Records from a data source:

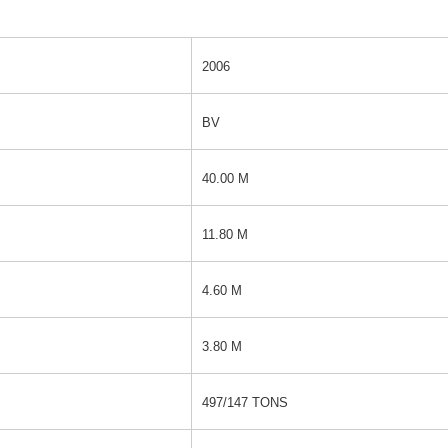
2006
BV
40.00 M
11.80 M
4.60 M
3.80 M
497/147 TONS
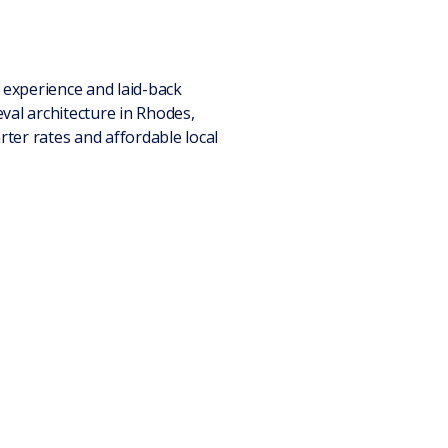
l experience and laid-back
val architecture in Rhodes,
ter rates and affordable local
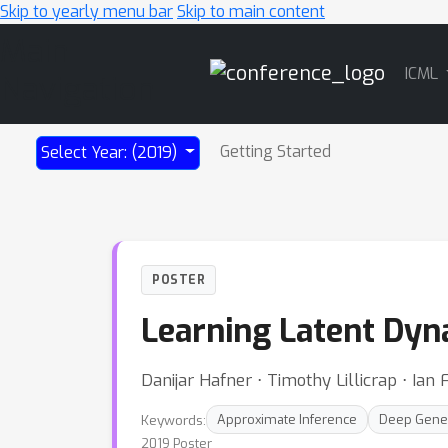
Skip to yearly menu bar
Skip to main content
Main
ICML
Navigation
Getting Started
Select Year: (2019)
POSTER
Learning Latent Dyn
Danijar Hafner ⋅ Timothy Lillicrap ⋅ Ian
Keywords:
Approximate Inference
Deep Gene
2019 Poster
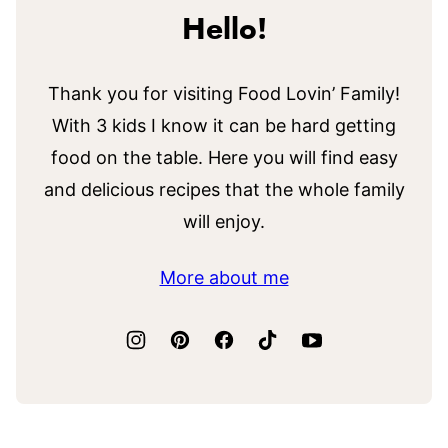
Hello!
Thank you for visiting Food Lovin’ Family!
With 3 kids I know it can be hard getting
food on the table. Here you will find easy
and delicious recipes that the whole family
will enjoy.
More about me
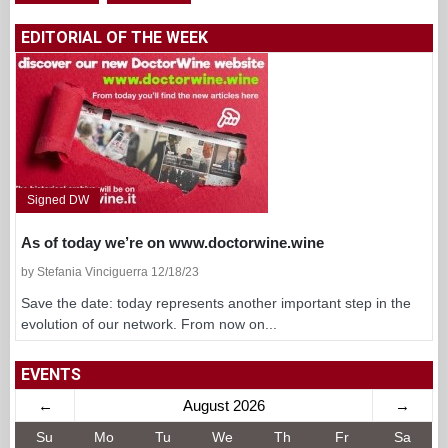
EDITORIAL OF THE WEEK
Signed DW
As of today we’re on www.doctorwine.wine
by Stefania Vinciguerra 12/18/23
Save the date: today represents another important step in the
evolution of our network. From now on...
EVENTS
←
August 2026
→
Su
Mo
Tu
We
Th
Fr
Sa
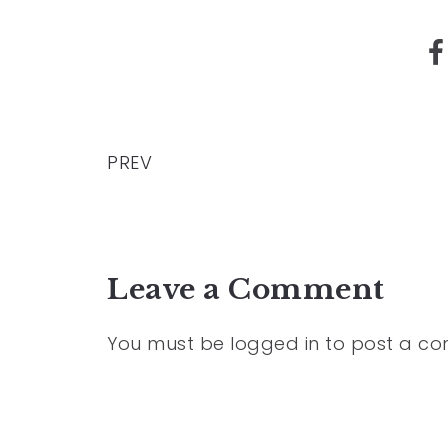
PREV
Leave a Comment
You must be
logged in
to post a c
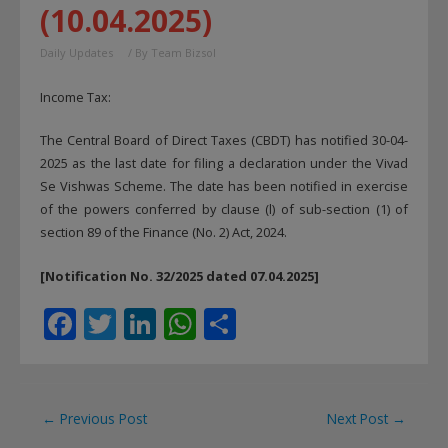
(10.04.2025)
Daily Updates
/ By
Team Bizsol
Income Tax:
The Central Board of Direct Taxes (CBDT) has notified 30-04-
2025 as the last date for filing a declaration under the Vivad
Se Vishwas Scheme. The date has been notified in exercise
of the powers conferred by clause (l) of sub-section (1) of
section 89 of the Finance (No. 2) Act, 2024.
[Notification No. 32/2025 dated 07.04.2025]
F
T
Li
W
S
ac
w
n
h
h
e
itt
k
at
ar
b
er
e
s
e
Post
←
Previous Post
Next Post
→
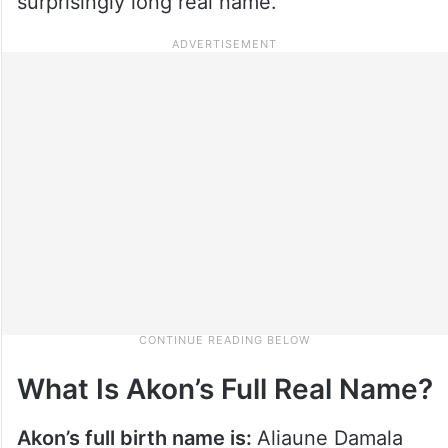
surprisingly long real name.
What Is Akon’s Full Real Name?
Akon’s full birth name is:
Aliaune Damala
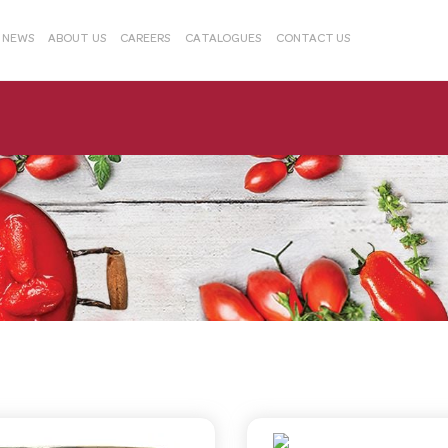
& NEWS
ABOUT US
CAREERS
CATALOGUES
CONTACT US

# PROMPT:
Your output should be the records above, duplicated exactly and picture-free.

# SOLUTION TO THIS TASK:
2006
BV
40.00 M
11.80 M
4.60 M
3.80 M
497/147 TONS
l experience and laid-back
val architecture in Rhodes,
ter rates and affordable local
Skip to yearly menu bar
Skip to main content
Main
ICML
Navigation
Getting Started
Select Year: (2019)
POSTER
Learning Latent Dyn
Danijar Hafner ⋅ Timothy Lillicrap ⋅ Ian
Keywords:
Approximate Inference
Deep Gene
2019 Poster
Hello!
Thank you for visiting Food Lovin’ Family!
With 3 kids I know it can be hard getting
food on the table. Here you will find easy
and delicious recipes that the whole family
will enjoy.
More about me
EDITORIAL OF THE WEEK
Signed DW
As of today we’re on www.doctorwine.wine
by Stefania Vinciguerra 12/18/23
Save the date: today represents another important step in the
evolution of our network. From now on...
EVENTS
←
August 2026
→
Su
Mo
Tu
We
Th
Fr
Sa
PREV
Leave a Comment
You must be
logged in
to post a c
(10.04.2025)
Daily Updates
/ By
Team Bizsol
Income Tax:
The Central Board of Direct Taxes (CBDT) has notified 30-04-
2025 as the last date for filing a declaration under the Vivad
Se Vishwas Scheme. The date has been notified in exercise
of the powers conferred by clause (l) of sub-section (1) of
section 89 of the Finance (No. 2) Act, 2024.
[Notification No. 32/2025 dated 07.04.2025]
F
T
Li
W
S
ac
w
n
h
h
e
itt
k
at
ar
b
er
e
s
e
Post
←
Previous Post
Next Post
→
surprisingly long real name.
What Is Akon’s Full Real Name?
Akon’s full birth name is:
Aliaune Damala
& NEWS
ABOUT US
CAREERS
CATALOGUES
CONTACT US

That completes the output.